The BMA, which has previously supported more clinical trials into the medical use of cannabis, says legalising cannabis is not the answer.
It believes only cannabinoids - part of the cannabis plant - should be used in medicine.
It wants to see the development of "targeted medicines" using cannabinoids.
Head of Health Policy and Research at the BMA, Dr Vivienne Nathanson, said: "Many people with conditions like MS use cannabis to relieve pain and control muscle spasm.
"The other side effects of cannabis are highly unpredictable, partly because it has more than 400 active ingredients in varying quantities.
"That is why we strongly believe that the development of new cannabis-based drugs is the better route forward, particularly if the drugs are to be used long-term for chronic conditions."
However, multiple sclerosis campaigners have backed the Lords committee report.
The MS Society says it recognises that many MS patients are already using cannabis to relieve some of the painful symptoms of MS and says they should not be treated as criminals.
The society has long called for clinical trials, but it warns that these have to be as rigorous as for other medicines.
"We have been working closely with the Royal Pharmaceutical Society on the development of protocols for such trials," it said.
It expects to announce details in the New Year.
The MS Society said the government needed to ensure that the same safety and quality standards should be set up for testing cannabis as are used for other drugs.
The Royal Pharmaceutical Society favours research into drugs which isolate cannabinoids, but it says legalising cannabis should make medical trials easier.
Journalist Sue Arnold, who suffers from retinitis pigmentosa, has smoked a particular type of cannabis called Skunk.

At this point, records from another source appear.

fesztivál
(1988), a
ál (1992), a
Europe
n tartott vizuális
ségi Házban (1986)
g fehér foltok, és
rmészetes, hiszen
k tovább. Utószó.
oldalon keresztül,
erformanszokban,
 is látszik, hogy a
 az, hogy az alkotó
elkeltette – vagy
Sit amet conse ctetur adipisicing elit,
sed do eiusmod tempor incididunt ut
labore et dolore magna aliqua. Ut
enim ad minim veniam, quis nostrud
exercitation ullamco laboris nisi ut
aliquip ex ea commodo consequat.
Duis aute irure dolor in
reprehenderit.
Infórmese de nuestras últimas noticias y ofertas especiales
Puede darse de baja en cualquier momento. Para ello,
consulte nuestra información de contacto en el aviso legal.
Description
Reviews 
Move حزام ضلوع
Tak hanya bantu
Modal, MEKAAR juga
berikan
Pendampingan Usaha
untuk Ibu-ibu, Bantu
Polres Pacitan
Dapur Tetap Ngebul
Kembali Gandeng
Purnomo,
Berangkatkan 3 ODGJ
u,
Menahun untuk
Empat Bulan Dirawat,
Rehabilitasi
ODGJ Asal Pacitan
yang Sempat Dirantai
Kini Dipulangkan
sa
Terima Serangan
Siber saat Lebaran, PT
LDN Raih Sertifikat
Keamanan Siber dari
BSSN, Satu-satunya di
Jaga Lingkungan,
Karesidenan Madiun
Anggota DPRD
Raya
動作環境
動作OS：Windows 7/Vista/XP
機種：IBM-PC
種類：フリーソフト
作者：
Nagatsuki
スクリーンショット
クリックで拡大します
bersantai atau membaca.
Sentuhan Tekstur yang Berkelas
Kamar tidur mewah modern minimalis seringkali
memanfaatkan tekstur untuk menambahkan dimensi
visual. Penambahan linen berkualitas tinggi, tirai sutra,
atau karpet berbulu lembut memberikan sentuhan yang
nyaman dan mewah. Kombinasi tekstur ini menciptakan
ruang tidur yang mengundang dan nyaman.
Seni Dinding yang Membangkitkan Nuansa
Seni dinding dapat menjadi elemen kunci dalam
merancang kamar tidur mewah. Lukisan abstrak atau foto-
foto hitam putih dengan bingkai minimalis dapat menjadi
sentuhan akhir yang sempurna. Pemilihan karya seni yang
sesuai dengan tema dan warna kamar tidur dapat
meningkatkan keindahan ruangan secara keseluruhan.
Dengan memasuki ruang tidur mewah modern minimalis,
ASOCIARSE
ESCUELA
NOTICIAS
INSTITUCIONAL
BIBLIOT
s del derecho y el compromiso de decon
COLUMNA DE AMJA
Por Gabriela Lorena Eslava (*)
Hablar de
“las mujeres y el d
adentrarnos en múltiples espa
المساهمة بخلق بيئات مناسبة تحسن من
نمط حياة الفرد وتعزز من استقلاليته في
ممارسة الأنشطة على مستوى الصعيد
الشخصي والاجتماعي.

"What we need to do is separate the cannabinoid which gives that effect from the one that makes you legless."
The Home Office recently granted two specific licenses for a cannabis farm for medical research: one to cultivate cannabis plants and a second to store and dispense the cannabis preparations for research.

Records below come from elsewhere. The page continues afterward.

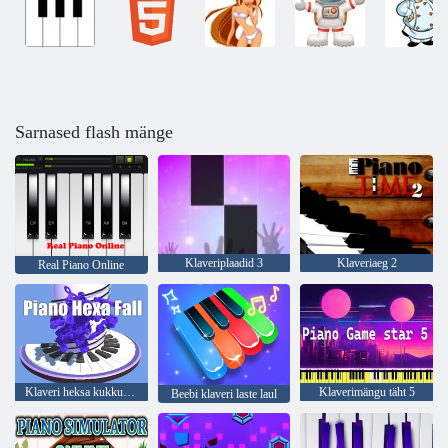
Sarnased flash mänge
Klaveriplaadid 3
Klaveriaeg 2
Real Piano Online
Klaveri heksa kukkumine
Klaverimängu täht 5
Beebi klaveri laste laul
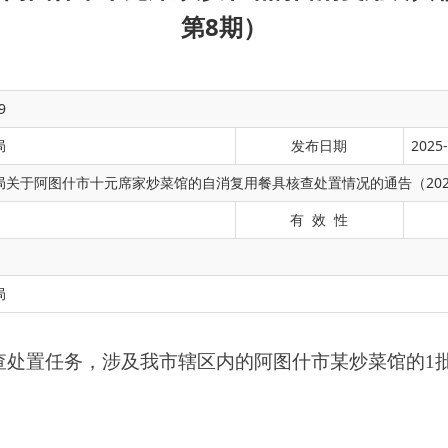
第8期）
9
局
发布日期
2025-
关于阿图什市十元席家炒菜馆的自消复用餐具核查处置情况的通告（202
有 效 性
，涉及我
市
辖区内的
阿图什市某炒菜馆
的
1批次自消复用餐具。现
局
品名称：复用餐饮具（碗）
，
生产
/检疫/购进/加工日期
：
2025-06
炒菜馆
，
检验不合格项目
：
大肠菌群
用餐具提供餐饮服务的行为，违反了《中华人民共和国食品安全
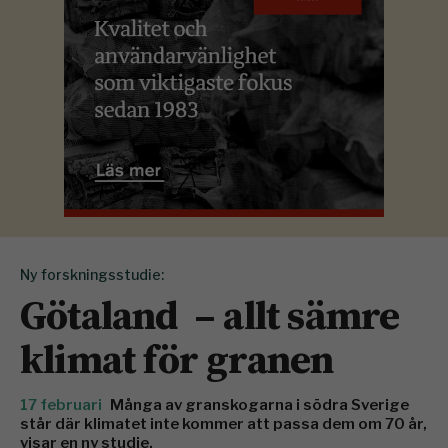
Ny forskningsstudie:
Götaland – allt sämre
klimat för granen
17 februari
Många av granskogarna i södra Sverige
står där klimatet inte kommer att passa dem om 70 år,
visar en ny studie.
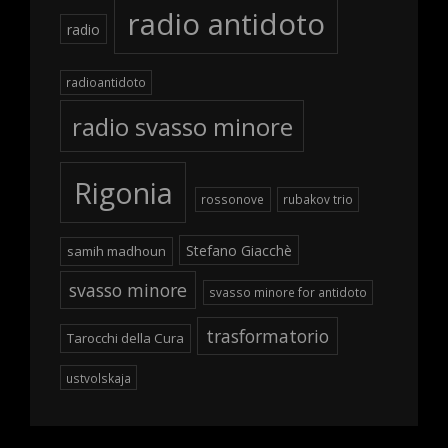
radio antidoto
radio
radioantidoto
radio svasso minore
Rigonia
rossonove
rubakov trio
Stefano Giacchè
samih madhoun
svasso minore
svasso minore for antidoto
trasformatorio
Tarocchi della Cura
ustvolskaja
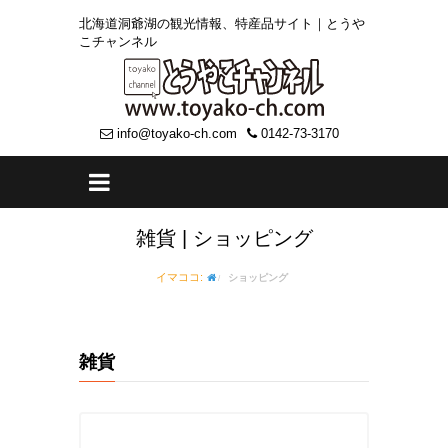
北海道洞爺湖の観光情報、特産品サイト｜とうや
こチャンネル
info@toyako-ch.com
0142-73-3170
雑貨 | ショッピング
イマココ:
ショッピング
雑貨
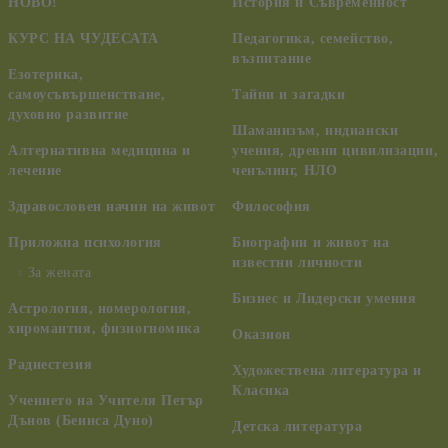
НОВО!
История и Съвременност
КУРС НА ЧУДЕСАТА
Педагогика, семейство,
възпитание
Езотерика,
самоусъвършенстване,
Тайни и загадки
духовно развитие
Шаманизъм, индиански
Алтернативна медицина и
учения, древни цивилизации,
лечение
ченълинг, НЛО
Здравословен начин на живот
Философия
Приложна психология
Биографии и живот на
известни личности
За жената
Бизнес и Лидерски умения
Астрология, номерология,
хиромантия, физиогномика
Оказион
Радиестезия
Художествена литература и
Класика
Учението на Учителя Петър
Дънов (Беинса Дуно)
Детска литература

Until now, some 22 licences have been granted for research into cannabis.
The government says it will not consider legalising cannabis for medical use until clinical trials had been completed.
Until now, its line has been that the evidence in favour of the use of cannabis for medical purposes is weak.
The Lords' Committee disagrees, saying the evidence in the case of MS is "enough to justify a change in the law".
In the USA, the Food and Drug Administration has approved the oral use of dronabinol, a cannabis derivative, for people with Aids.
There is evidence that cannabis may stimulate the appetites of Aids patients with wasting disease, and prevent nausea and vomiting associated with cancer chemotherapy. It may also be helpful in the treatment of the eye disease, glaucoma.
Last week, voters in Alaska, Washington, Nevada and Oregon backed calls for a legal change to allow cannabis to be prescribed by doctors for certain conditions, such as MS.
MS affects 2.5m people worldwide of whom around 1% die a year.
The disease causes the immune system to identify body cells as foreign invaders and leads to difficulties in coordination and vision.
It can eventually lead to paralysis.